Tüm gençlere büyüyen şirketlerde çalışmalarını
öneririm. Oturmuş yapılarda değil, oralarda büyük bir sistemin çok küçük bir
parçası oluyorsunuz çünkü. Ama büyüyen şirketlerde, iş görüşmelerinde, onların vizyonunu hissedebilirseniz, yaptıkları işin içeriğini( kimse yapmıyor bunu maalesef,
eğitim sistemimizden kaynaklı) onların heyecanını hissediyorsanız onlarla
birlikte çalışın. O zaman kod da yazarsınız, iş analisti de olursunuz, kısaca
her şeyi yaparsınız. Çünkü kaynakları yok, yapmak zorundasınız. İşte büyüyen yerlerde siz eğer iyiyseniz
tepeye gelme ihtimaliniz çok yüksektir. Büyüyen şirketlerde ise hep üstünüzün gitmesini hatta mecazi anlamda ölmesini beklersiniz. Şunu da söyleyeyim. Birinin
yanında çalışmak gerçekten zor zanaat.
Şeyda Ilgaz: Lise öğrencilerine ve üniversiteden
yeni mezunlara tavsiyelerde bulunabilir misiniz?
Aylin Öztaşkın: Kısaca her şeyi sorgulamalılar. Meslekleri araştırsınlar. Aslında burda bizim
eğitim sistemimizin eksikliği söz konusu. Ders olarak okutulmalı meslekler.
İnsan kaynakları şirketleri okullara çağrılabilir. Sonuçta biz her alanla ilgili
bilgi sahibiyiz. Rehberlik saatlerinde bu meslekler anlatılabilir.
İnsan kaynakları sektöründe biri olarak, çevremdeki
herkese IT sektörüne girmelerini tavsiye ediyorum. SAP danışmanı alanında
piyasada eksik çok. O yüzden adaylar istediği kadar ücret talep edebiliyorlar
ve bunu da şirketler doğal olarak kabul ediyor.
İşe girdikten sonra da özgüvenlerini kaybetmesinler.
Birkaç ay sonra hemen yönetici, müdür olmak isteyecekler. Ama herkeste yönetme
yeteneği yok. Bunun bilincinde olmalılar. Kendilerini iyi tanıyacaklar. Kendini
bilmek, öğrenmeyi bilmek, ben neyi nasıl yapabilirim sorusunu iyi cevaplandırmak lazım.

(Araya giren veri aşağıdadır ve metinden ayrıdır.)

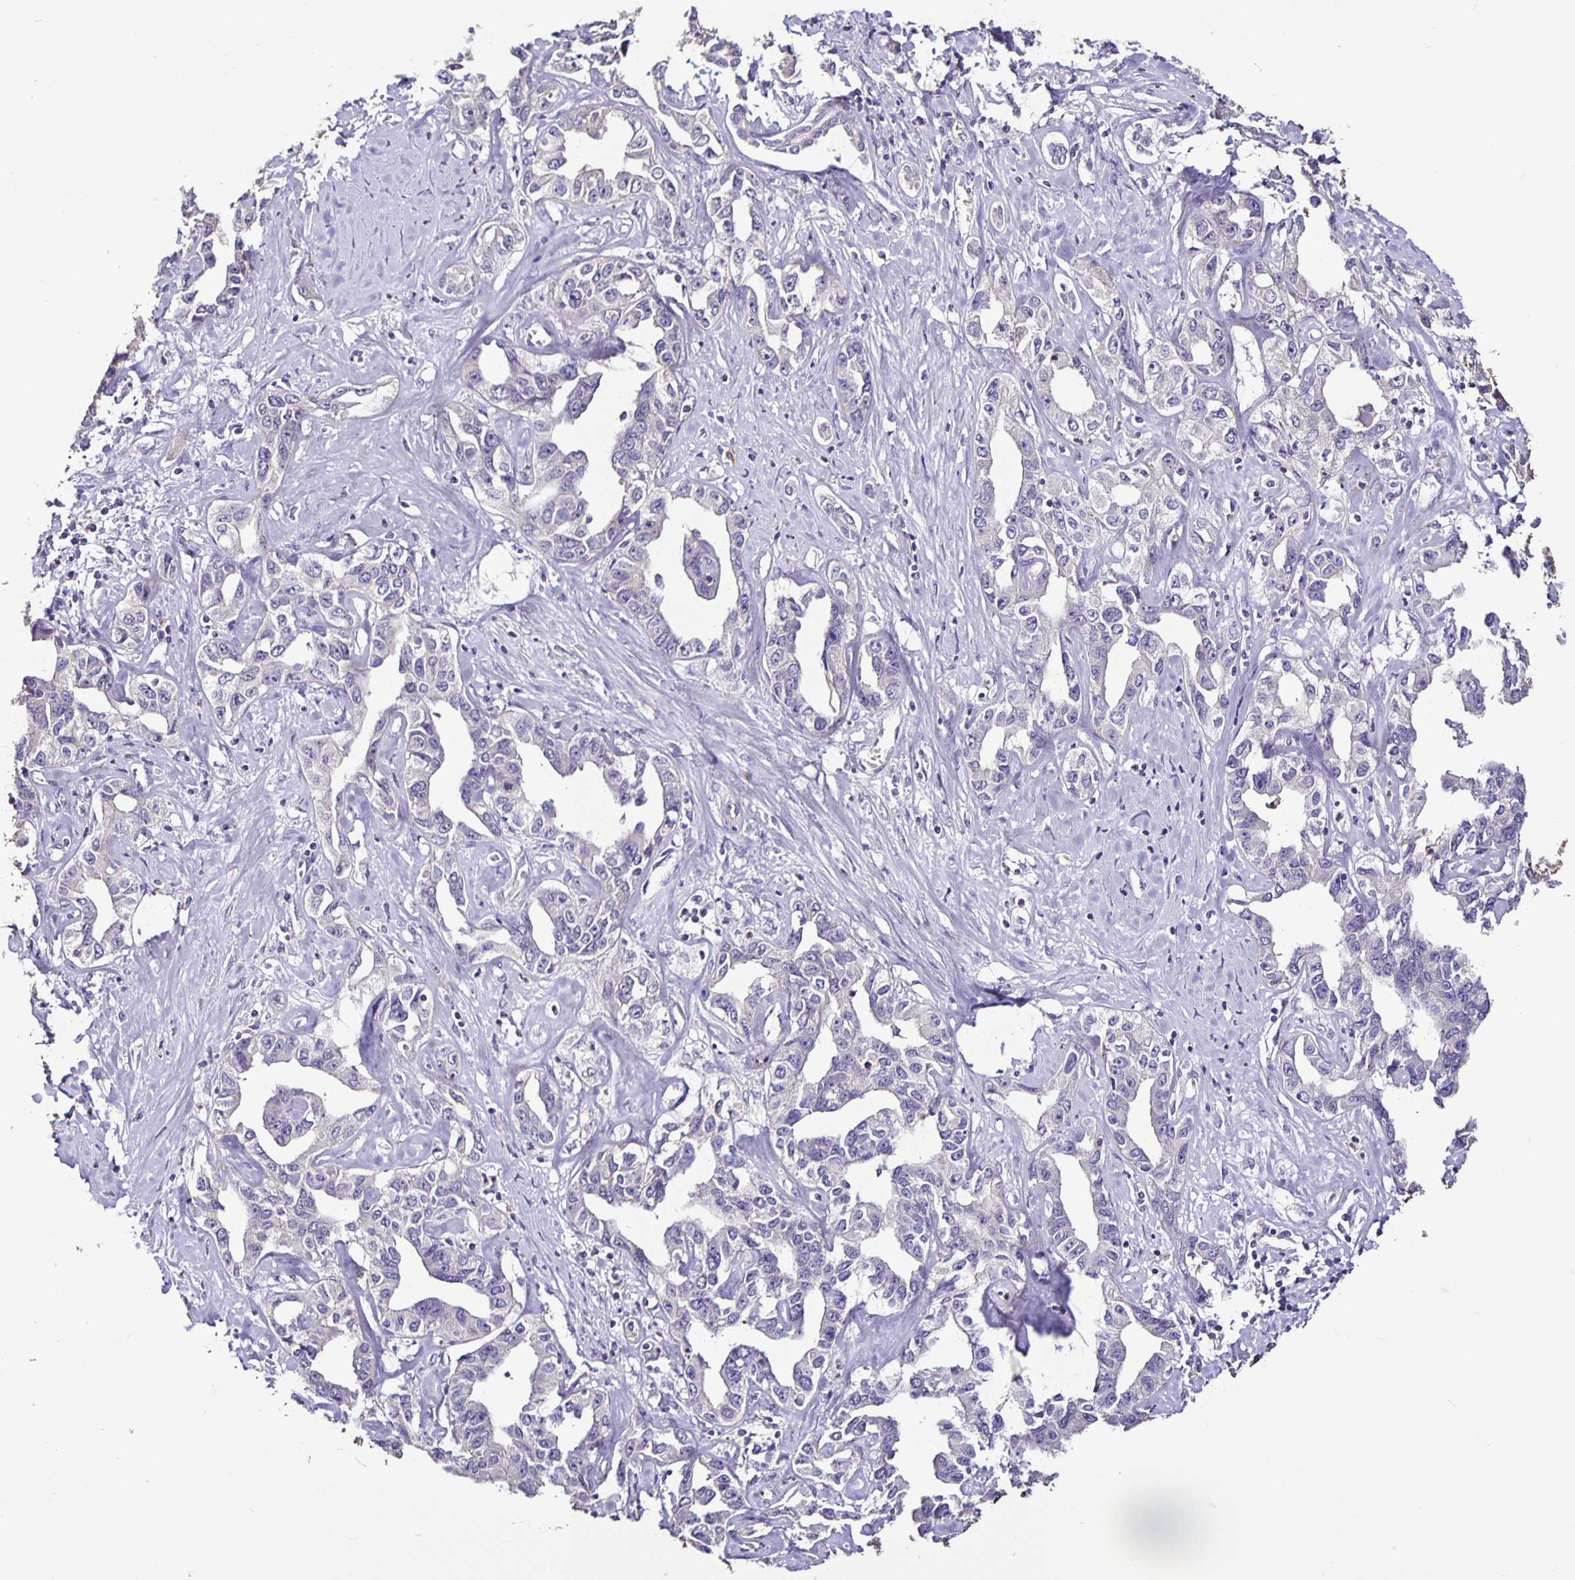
{"staining": {"intensity": "negative", "quantity": "none", "location": "none"}, "tissue": "liver cancer", "cell_type": "Tumor cells", "image_type": "cancer", "snomed": [{"axis": "morphology", "description": "Cholangiocarcinoma"}, {"axis": "topography", "description": "Liver"}], "caption": "Tumor cells show no significant positivity in liver cancer.", "gene": "FCER1A", "patient": {"sex": "male", "age": 59}}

Ne yapıyorlarsa onu çok iyi yapacaklar. Başka
yapacak hiçbir şey yok. Çöpçü
müsün, iyi çöp toplarsan bir üstü gelir. Aynı anda çok parçaya bölünmek değil,
neyi yapıyorlarsa onunla bütünleşecekler. Yapıcı olacaklar, pozitif olacaklar. Tabi
bu pozitiflikten kastım “iyi düşün iyi
olsunla” lafta kalıp uygulamaya geçirilmeyen bir pozitiflik değil. Emek vereceksin.
Neyi yapıyorsan ona konsantre olduğunda iyi şeyler çıkar. Ama dağılırsan, şuna
da bakıyım, evde şu bitmişti diye düşünürsen olmaz.
--------------------------------------------------------------------------------------------------------------------------
O kadar iş yoğunluğu arasında röportaj isteğimi geri çevirmeyip, vaktini ayırdığı için Aylin Hanıma buradan da çok teşekkür ederim.